Друсс глубоко вздохнул. Он уже устал, пока шел сюда от города, и раны на спине ныли. Он надеялся размяться за работой — драться у него не было сил.
— Как у вас объявляют перерыв?
— К обеду мы звоним в колокол, но до полудня еще три часа.
— Велите позвонить сейчас.
— Что ж, можно для разнообразия, — усмехнулся подрядчик. — Сказать мне Тогрину, что он уволен? Друсс посмотрел ему в глаза.
— Нет. Я скажу сам.
— Ладно. Я распоряжусь, чтобы ударили в колокол. Друсс прошел сквозь царящий кругом хаос к Тогрину. Тот взглянул на него — большой, плечистый, с крепкими мускулами и тяжелым подбородком. Из-под густых бровей чернели глаза.
— Ты что, работу ищешь?
— Нет.
— Ну так убирайся отсюда. Мне тут зеваки не нужны. Звон колокола прокатился по лесу. Все прекратили работу. Тогрин выругался и встал.
— Какого... Кто ударил в колокол? — заревел он. Вокруг начали собираться люди, и Друсс сказал:
— Это я распорядился.
— И кто ж ты такой будешь9 — сощурил глаза Тогрин. — Новый десятник.
— Ну-ну, — широко ухмыльнулся Тогрин. — Стало быть, нас теперь двое. Мне сдается, один лишний.
— Согласен, — сказал Друсс и с размаху двинул его в живот. Воздух с шумом вырвался у Тогрина из легких, и он согнулся. Друсс ударил его левой в челюсть. Тогрин ничком повалился наземь, дернулся и затих.
Друсс сделал глубокий вдох. Он едва стоял на ногах, перед глазами плясали белые мушки.

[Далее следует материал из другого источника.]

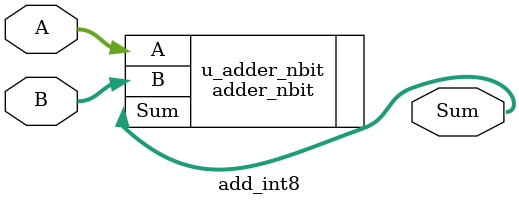
<source format=v>

module add_int8 #(
    parameter WIDTH = 8
)(
    input [WIDTH-1:0] A,
    input [WIDTH-1:0] B,
    output [WIDTH-1:0] Sum
);
    adder_nbit #(
        .WIDTH(WIDTH)
    ) u_adder_nbit (
        .A(A),
        .B(B),
        .Sum(Sum)
    );
endmodule

</source>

Он обвел взглядом собравшихся.
— А теперь мы произведем кое-какие перемены.
День ото дня Друсс набирался сил. Мышцы рук и плеч крепли с каждым ударом топора, с каждой лопатой твердой глины, с каждым корнем, выдранным из земли. Первые пять дней Друсс ночевал прямо на делянке, в палатке, предоставленной ему подрядчиком, у него не было сил плестись три мили туда и обратно. И каждую ночь перед сном ему являлись двое: Ровена, которую он любил больше жизни, и Борча, с которым, Друсс знал, ему еще предстояло столкнуться.